Imperium Dekadenz… ce nom, qu’on pourrait traduire par "la décadence de l’empire", ne vous dit peut-être pas grand-chose. Il est vrai que le groupe allemand ne compte pas parmi les formations les plus renommées de la scène black metal européenne et ne dispose ni d’une promotion de rouleau-compresseur, ni d’une image sulfureuse bâtie sur un quelconque meurtre sordide ou une peine de prison…
Cependant, les natifs de la Forêt Noire ont déjà acquis une réputation positive dans le milieu underground avec deux premiers albums prometteurs.
Procella Vadens, leur première sortie chez Season Of Mist, représente donc un réel défi pour un
Imperium Dekadenz a priori désormais mieux distribué et donc plus exposé médiatiquement.
Si le groupe a parfois été associé à la scène black metal dépressif de par les thèmes et les ambiances qui se dégagent de ses compositions, l’écoute de ce disque remet rapidement les choses à leur place.

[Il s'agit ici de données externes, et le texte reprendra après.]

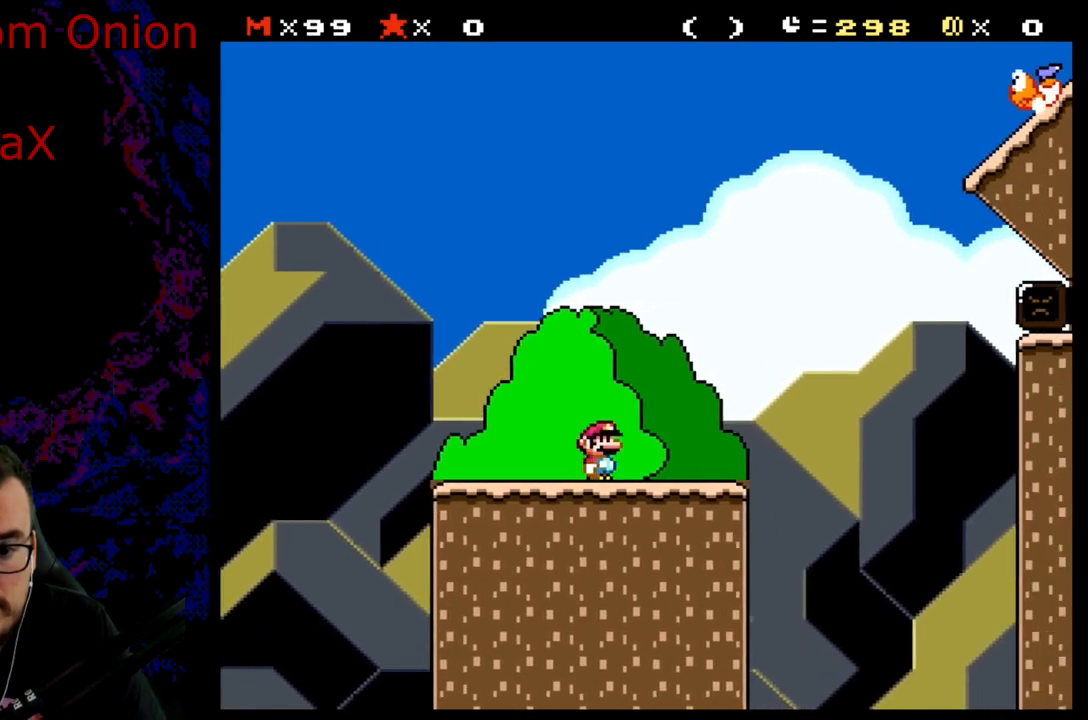
{"buttons": ["B", "Y", "DPAD_LEFT"], "events": [[67, "B", "down"], [267, "B", "up"], [367, "B", "down"], [450, "DPAD_DOWN", "down"], [450, "DPAD_RIGHT", "up"], [467, "DPAD_DOWN", "up"], [467, "DPAD_LEFT", "down"]]}
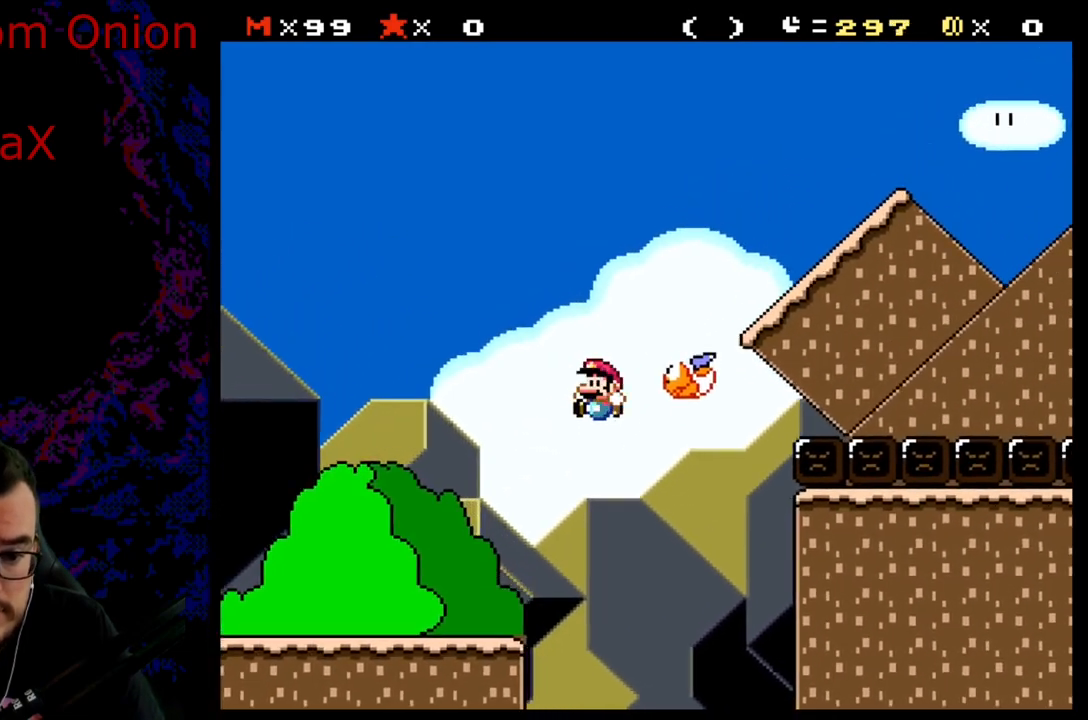
{"buttons": ["Y", "DPAD_RIGHT"], "events": [[117, "DPAD_LEFT", "up"], [117, "DPAD_RIGHT", "down"], [500, "B", "up"]]}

Car l’aspect black dépressif n’est ici qu’une composante mineure de la musique des Allemands, qu’ils parent de dimensions bien plus variées, n’hésitant pas à alterner entre un black metal atmosphérique et lugubre (
Lacrimae Mundi), un magnifique morceau instrumental à la guitare sèche et au clavier (
À la Nuit Tombante), ou une intrigante musique d’ambiance antique accompagnée d’un chant féminin orientalisant qui aurait tout à fait eu sa place dans des films tels que "Gladiator" ou "300" (
The Descent Into Hades). Certes, le tout n’est pas immédiatement cohérent et la démarche de la formation allemande peut parfois paraître obscure, mais on ne tombe jamais dans le kitsch, et rarement dans la facilité.
Des titres comme
An Autumn Serenade ou
A Million Moons, véritables pièces maîtresses de ce disque, démontrent un certain penchant progressif chez
Imperium Dekadenz, qui n’hésite pas à y développer, sur une dizaine de minutes, des ambiances et émotions contradictoires, entre guitares acoustiques cristallines, envolées majestueuses, claviers mélancoliques, voire même passages plus clairement orientés doom.
Symboliquement, à la manière du cycle annuel et des saisons qui se succèdent, l’album commence comme il se termine, sur ce titre en deux parties :
Die Hoffnung Stirbt... ("L’espoir meurt…") -
…Wenn der Sturm beginnt ("…quand la tempête se lève"). Ces deux morceaux de piano, pouvant être considérés comme deux parties d’un tout, viennent renforcer l’ambigüité qui plane sur un album qui peut s’écouter en boucle, dans l'ordre ou le désordre, mais toujours avec ce fil conducteur de la mélancolie et de ce froid vent nordique qui en fond, semble se répéter à l’infini, à l'image même du chant hurlé, plaintif et lointain qui anime cet opus.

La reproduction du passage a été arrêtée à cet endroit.